What to produce -
Among the entries below, tally each line containing "time"; respond with the total only.
[Data records Boundary: Start]
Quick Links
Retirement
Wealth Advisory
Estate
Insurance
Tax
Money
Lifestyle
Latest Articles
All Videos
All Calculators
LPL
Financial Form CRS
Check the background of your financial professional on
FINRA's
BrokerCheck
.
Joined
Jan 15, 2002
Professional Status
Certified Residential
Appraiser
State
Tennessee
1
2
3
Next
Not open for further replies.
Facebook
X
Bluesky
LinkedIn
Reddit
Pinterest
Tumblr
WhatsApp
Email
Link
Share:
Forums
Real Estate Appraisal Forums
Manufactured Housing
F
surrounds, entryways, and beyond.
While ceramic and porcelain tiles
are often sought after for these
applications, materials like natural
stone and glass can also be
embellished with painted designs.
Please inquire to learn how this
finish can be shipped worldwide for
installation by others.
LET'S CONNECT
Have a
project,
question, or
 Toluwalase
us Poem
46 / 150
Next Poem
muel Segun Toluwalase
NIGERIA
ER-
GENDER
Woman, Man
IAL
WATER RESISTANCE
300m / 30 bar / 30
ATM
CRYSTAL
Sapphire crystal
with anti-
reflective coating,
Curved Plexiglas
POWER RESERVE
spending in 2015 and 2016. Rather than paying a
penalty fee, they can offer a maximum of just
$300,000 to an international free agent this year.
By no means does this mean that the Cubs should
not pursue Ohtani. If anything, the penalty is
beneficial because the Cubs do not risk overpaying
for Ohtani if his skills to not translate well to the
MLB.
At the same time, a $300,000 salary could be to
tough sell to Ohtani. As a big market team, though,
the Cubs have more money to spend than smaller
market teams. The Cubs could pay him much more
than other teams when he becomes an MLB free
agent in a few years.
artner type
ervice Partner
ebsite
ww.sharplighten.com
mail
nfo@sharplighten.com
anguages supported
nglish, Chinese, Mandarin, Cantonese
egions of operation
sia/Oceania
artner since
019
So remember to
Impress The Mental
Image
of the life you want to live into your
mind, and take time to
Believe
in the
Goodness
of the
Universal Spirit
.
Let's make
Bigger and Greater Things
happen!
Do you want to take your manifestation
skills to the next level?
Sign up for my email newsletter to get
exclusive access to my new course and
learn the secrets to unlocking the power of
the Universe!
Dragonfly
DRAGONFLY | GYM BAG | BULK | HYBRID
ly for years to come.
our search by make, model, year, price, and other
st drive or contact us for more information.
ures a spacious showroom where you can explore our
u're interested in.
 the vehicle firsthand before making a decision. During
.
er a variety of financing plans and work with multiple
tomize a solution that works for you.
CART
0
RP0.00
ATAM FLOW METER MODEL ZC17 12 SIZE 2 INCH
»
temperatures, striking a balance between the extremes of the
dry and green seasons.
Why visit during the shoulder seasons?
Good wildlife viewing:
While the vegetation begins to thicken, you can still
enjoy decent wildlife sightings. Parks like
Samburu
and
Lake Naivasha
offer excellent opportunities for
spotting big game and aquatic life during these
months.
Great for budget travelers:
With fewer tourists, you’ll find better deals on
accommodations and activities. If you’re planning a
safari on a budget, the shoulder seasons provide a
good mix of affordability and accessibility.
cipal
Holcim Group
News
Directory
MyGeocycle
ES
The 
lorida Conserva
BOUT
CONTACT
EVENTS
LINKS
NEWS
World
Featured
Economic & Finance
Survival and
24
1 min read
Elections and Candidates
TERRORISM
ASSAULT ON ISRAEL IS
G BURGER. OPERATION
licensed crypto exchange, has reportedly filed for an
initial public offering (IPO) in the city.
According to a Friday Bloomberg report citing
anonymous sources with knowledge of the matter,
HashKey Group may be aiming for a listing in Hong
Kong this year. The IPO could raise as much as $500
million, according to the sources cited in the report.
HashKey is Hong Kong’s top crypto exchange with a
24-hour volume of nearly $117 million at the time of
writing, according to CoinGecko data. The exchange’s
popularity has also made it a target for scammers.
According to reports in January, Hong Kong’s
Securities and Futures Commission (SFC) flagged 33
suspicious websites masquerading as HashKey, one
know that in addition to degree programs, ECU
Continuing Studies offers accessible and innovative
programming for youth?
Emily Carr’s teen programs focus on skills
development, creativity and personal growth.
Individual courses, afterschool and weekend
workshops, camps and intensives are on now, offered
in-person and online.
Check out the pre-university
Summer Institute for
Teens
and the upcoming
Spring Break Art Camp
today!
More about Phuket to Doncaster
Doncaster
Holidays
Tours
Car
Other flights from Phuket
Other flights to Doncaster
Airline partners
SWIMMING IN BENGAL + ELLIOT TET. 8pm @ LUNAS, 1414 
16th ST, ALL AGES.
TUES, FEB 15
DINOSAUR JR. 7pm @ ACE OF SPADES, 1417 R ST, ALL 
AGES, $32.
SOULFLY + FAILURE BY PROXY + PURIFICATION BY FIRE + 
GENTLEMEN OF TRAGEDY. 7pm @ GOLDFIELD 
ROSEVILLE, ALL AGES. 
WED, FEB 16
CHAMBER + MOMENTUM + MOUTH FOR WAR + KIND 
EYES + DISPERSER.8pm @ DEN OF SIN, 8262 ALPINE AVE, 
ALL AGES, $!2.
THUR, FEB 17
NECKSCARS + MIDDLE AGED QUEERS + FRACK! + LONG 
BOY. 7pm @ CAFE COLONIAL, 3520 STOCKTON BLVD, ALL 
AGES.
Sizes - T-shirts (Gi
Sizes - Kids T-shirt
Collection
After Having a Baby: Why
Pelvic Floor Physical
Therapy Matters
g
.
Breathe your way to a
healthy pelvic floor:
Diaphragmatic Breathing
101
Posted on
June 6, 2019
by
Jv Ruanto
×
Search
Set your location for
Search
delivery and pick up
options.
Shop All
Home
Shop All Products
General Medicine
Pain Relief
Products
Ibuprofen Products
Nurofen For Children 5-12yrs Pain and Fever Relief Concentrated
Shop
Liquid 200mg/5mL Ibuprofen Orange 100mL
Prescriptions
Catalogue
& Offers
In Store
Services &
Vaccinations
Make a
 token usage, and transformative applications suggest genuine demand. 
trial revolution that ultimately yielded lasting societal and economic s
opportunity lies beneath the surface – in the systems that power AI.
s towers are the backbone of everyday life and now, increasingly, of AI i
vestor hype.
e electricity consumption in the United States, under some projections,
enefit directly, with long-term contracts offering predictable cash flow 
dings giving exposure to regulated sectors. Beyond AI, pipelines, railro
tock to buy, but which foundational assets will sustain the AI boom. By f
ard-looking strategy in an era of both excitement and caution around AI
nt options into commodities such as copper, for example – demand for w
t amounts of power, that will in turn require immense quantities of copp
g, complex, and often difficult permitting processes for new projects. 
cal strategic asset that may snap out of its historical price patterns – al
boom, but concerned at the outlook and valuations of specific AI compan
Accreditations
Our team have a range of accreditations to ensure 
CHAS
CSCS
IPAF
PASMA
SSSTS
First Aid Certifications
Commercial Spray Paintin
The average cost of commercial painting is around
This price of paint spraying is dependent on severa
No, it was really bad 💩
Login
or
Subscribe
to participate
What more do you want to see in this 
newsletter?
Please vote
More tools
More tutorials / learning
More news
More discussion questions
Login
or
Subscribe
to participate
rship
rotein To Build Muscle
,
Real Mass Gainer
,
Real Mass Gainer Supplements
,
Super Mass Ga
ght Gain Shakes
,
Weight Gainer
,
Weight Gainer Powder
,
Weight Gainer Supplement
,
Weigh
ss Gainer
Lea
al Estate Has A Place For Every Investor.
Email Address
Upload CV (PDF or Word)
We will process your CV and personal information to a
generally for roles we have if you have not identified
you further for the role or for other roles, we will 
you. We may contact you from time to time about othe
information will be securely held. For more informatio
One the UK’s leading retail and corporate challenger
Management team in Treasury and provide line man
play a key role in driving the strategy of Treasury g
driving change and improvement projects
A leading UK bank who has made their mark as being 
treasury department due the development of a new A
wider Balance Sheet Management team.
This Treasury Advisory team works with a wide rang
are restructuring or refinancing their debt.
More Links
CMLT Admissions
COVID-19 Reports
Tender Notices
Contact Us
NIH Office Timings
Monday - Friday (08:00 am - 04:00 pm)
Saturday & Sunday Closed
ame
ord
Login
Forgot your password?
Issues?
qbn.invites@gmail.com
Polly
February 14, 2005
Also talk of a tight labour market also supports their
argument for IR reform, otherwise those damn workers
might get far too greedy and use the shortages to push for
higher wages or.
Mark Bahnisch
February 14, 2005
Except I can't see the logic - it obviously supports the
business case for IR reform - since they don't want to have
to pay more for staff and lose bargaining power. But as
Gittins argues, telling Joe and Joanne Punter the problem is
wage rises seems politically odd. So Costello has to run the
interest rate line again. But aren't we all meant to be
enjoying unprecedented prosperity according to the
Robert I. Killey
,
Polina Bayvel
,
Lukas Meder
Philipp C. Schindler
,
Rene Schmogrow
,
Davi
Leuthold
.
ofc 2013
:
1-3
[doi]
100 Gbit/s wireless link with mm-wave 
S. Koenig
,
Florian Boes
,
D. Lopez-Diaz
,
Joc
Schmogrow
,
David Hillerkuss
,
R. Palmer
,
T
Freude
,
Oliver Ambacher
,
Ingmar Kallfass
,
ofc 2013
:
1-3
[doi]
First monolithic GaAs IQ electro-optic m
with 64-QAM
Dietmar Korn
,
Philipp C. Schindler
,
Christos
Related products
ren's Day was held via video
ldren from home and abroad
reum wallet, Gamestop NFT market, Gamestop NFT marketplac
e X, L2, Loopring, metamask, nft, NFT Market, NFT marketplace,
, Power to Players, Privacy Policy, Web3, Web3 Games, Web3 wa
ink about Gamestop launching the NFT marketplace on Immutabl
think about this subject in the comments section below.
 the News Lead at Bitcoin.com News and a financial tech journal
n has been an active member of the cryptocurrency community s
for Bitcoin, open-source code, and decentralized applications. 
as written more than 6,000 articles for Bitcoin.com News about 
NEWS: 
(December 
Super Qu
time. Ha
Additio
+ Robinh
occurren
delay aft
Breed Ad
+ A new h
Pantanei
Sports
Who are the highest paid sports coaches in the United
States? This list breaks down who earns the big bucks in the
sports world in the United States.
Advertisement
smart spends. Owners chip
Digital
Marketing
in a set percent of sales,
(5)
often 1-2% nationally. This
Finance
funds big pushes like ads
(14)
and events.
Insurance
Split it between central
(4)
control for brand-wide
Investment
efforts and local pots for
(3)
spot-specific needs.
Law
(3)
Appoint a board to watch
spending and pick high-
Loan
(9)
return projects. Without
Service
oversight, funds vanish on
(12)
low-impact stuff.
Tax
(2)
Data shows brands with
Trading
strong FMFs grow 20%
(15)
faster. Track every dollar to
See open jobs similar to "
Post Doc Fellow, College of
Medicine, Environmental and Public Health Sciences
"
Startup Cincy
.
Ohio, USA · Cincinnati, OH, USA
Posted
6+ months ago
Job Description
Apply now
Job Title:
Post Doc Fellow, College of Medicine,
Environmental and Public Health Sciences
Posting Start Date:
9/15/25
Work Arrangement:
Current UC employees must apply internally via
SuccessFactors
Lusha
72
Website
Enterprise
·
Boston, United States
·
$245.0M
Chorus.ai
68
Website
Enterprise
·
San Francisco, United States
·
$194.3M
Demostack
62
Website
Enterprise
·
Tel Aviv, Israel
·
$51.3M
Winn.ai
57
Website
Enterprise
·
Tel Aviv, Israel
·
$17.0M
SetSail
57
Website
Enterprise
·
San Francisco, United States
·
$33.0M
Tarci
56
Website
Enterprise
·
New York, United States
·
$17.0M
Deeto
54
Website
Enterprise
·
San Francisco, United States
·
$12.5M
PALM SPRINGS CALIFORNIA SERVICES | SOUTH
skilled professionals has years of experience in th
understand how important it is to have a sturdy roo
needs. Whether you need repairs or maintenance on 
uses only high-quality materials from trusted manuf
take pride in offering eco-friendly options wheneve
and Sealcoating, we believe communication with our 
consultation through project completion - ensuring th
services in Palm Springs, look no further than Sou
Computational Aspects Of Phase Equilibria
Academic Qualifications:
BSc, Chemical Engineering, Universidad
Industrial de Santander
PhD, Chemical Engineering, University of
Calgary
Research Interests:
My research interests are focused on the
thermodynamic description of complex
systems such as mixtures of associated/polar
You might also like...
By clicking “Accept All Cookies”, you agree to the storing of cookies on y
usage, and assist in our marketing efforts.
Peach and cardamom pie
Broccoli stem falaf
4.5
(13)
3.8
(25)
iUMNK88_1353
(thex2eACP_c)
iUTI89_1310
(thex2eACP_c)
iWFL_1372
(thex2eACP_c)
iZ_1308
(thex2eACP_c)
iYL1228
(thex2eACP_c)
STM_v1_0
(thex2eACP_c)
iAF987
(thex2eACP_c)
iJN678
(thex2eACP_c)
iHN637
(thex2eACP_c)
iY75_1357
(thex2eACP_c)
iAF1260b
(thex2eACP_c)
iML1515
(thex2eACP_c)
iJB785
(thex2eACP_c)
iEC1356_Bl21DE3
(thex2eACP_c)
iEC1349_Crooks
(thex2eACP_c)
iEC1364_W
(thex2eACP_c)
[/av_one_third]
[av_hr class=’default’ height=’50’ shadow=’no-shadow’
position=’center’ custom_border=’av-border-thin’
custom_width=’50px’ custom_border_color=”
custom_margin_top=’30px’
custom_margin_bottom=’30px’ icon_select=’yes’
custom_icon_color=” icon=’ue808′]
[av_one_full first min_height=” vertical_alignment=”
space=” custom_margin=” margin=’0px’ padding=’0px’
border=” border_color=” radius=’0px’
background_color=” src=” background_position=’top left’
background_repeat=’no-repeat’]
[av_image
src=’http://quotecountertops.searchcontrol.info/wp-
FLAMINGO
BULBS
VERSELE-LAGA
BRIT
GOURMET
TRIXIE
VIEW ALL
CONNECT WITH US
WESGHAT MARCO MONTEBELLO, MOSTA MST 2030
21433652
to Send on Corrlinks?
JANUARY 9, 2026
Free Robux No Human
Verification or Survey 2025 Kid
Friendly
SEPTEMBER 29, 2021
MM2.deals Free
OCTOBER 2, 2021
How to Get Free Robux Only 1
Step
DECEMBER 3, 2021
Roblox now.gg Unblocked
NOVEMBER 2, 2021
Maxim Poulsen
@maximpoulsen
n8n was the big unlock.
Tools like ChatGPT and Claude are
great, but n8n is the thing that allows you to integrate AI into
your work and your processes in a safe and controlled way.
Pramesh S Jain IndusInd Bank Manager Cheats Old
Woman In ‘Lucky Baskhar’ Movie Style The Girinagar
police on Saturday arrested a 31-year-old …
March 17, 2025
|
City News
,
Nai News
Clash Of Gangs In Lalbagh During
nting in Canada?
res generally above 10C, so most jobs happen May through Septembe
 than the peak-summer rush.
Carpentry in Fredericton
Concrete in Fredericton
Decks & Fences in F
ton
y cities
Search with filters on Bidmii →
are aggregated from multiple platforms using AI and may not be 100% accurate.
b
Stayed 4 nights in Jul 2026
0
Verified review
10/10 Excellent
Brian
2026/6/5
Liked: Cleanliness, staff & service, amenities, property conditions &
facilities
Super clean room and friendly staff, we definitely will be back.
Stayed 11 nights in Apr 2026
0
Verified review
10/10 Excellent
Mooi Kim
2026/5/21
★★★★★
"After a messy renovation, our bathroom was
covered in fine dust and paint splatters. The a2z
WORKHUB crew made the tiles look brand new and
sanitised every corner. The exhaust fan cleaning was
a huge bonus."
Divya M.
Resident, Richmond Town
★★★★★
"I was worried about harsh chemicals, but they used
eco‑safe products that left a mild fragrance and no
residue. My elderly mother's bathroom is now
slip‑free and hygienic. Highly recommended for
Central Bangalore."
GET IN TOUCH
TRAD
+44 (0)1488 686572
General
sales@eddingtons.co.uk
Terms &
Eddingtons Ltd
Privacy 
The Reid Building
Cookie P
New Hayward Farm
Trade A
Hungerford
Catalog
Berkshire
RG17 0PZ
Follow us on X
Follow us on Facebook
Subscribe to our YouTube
[Data records Boundary: End]
Output of the task -
5